Sharding, Replication, and Eventual Consistency in Search Systems

Sharding for Horizontal Scale

Search databases partition indexes into shards (independent index fragments) distributed across nodes. Each shard contains a subset of documents and operates as a self-contained search engine. When a query arrives, it fans out to all relevant shards in parallel, each shard computes local top-k results, then a coordinator node merges these partial results into the final response. This scatter-gather pattern enables linear scaling: doubling shard count doubles indexing throughput and reduces per-shard query load.

Shard count is typically fixed at index creation because redistributing data requires full reindexing. The critical sizing decision targets 10 to 50 GB per shard. Smaller shards waste resources through coordination overhead and poor cache locality. Larger shards slow recovery (a failed 100 GB shard takes hours to rebuild) and increase tail latency (the slowest shard determines response time). A 500 GB index might use 10 primary shards at 50 GB each.

Replication for Availability and Read Scaling

Each primary shard has R replica copies stored on different nodes. Replicas serve two purposes: high availability (if a node fails, replicas promote to primary) and read scaling (queries can execute on any replica). A typical production setup uses 1 or 2 replicas per primary. With 5 primary shards and 2 replicas, you have 15 total shard copies. Queries route to the least loaded replica using adaptive selection algorithms that track per-node latency and queue depth.

Writes always go to the primary shard first, then replicate to replicas synchronously before acknowledgment. This ensures durability: a write confirmed by the system exists on at least R + 1 copies. However, synchronous replication adds write latency proportional to the slowest replica. Production systems balance this by tuning replication factors based on durability requirements versus write performance needs.

Eventual Consistency at Refresh Granularity

The critical trade off is eventual consistency at refresh granularity. When you write a document, it lands in an in-memory buffer on the primary, replicates to replica buffers, but becomes searchable only after the next refresh (typically 1 second). A user who writes then immediately searches from a different node might not see their document. This is not a bug but a deliberate design choice trading read-after-write consistency for dramatically higher throughput.
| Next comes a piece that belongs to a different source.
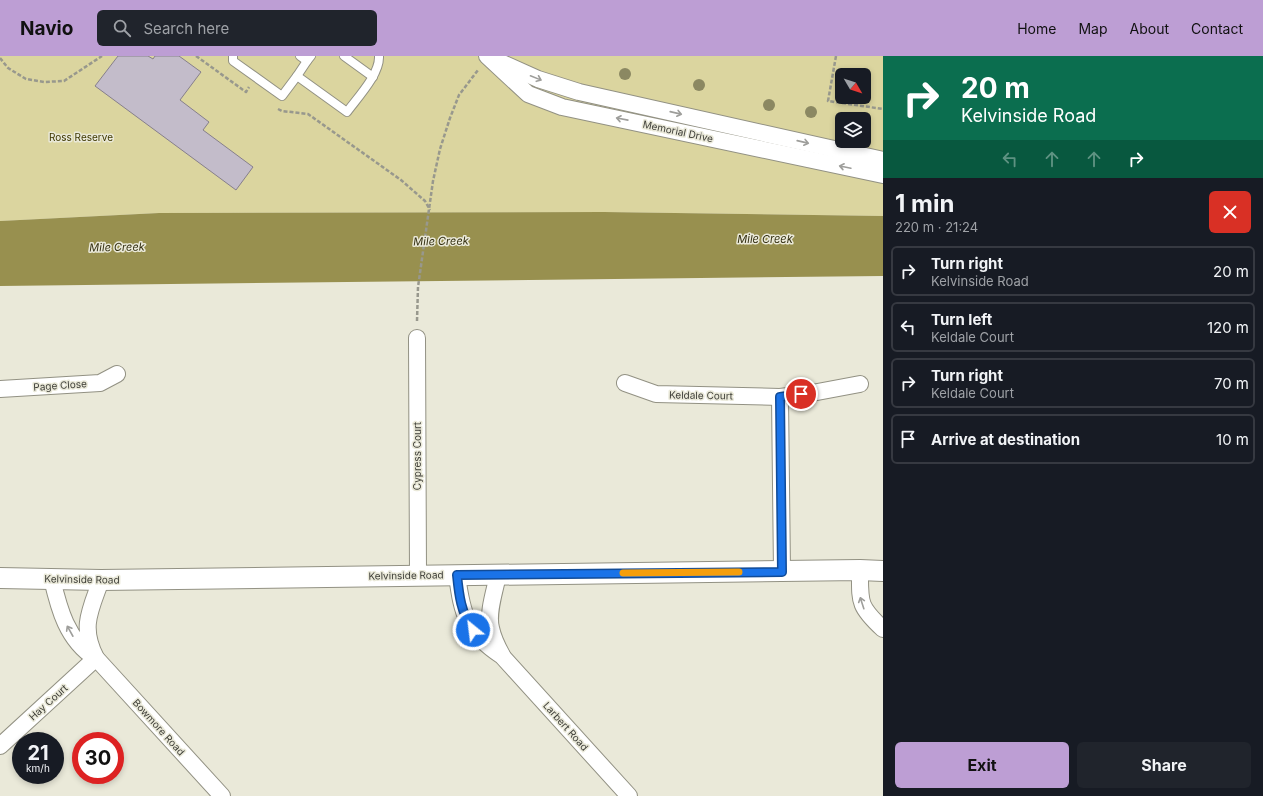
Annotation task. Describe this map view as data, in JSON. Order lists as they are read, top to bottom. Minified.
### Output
{"streets":{"street":["Memorial Drive","Page Close","Keldale Court","Cypress Court","Kelvinside Road","Hay Court","Larbert Road","Bowmore Road"]},"crossings":[["Cypress Court","Kelvinside Road"],["Kelvinside Road","Larbert Road"],["Kelvinside Road","Bowmore Road"],["Hay Court","Bowmore Road"]],"water":["Mile Creek"],"parks":["Ross Reserve"],"north":"bottom right","page":{"header":"Navio","search":"Search here","nav":["Home","Map","About","Contact"],"turn":["20 m","Kelvinside Road"],"heading":["1 min","220 m · 21:24"],"list":[{"name":"Turn right","note":"Kelvinside Road","value":"20 m"},{"name":"Turn left","note":"Keldale Court","value":"120 m"},{"name":"Turn right","note":"Keldale Court","value":"70 m"},{"name":"Arrive at destination","value":"10 m"}],"speed":"21 km/h","limit":"30","buttons":["Exit","Share"]}}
Forcing immediate visibility requires explicit refresh operations, which flush in-memory buffers to searchable segments. This adds 50 to 200ms latency per write and creates many small segments requiring expensive merges. Most applications accept the 1 second delay. Those requiring immediate consistency should route reads to the primary that received the write, or implement application level read-your-writes semantics using document timestamps.

Hot Shard Failure Mode

Hot shards occur when query or data skew sends disproportionate traffic to specific shards. If 80% of queries target documents on one shard, that shard becomes a bottleneck while others sit idle. p99 latency (the latency at the 99th percentile, meaning 99% of requests are faster) can spike from 10ms to 500ms on the hot shard while cluster average looks healthy. Tail latency (the latency of the slowest requests) determines user experience because every query must wait for the slowest shard.

Mitigations include balanced routing keys that distribute documents evenly, per-tenant indexes for large tenants generating disproportionate traffic, and admission control (rejecting queries when queue depth exceeds thresholds). Monitoring should alert on per-shard metrics, not just cluster aggregates, to catch hot spots before they cascade into outages.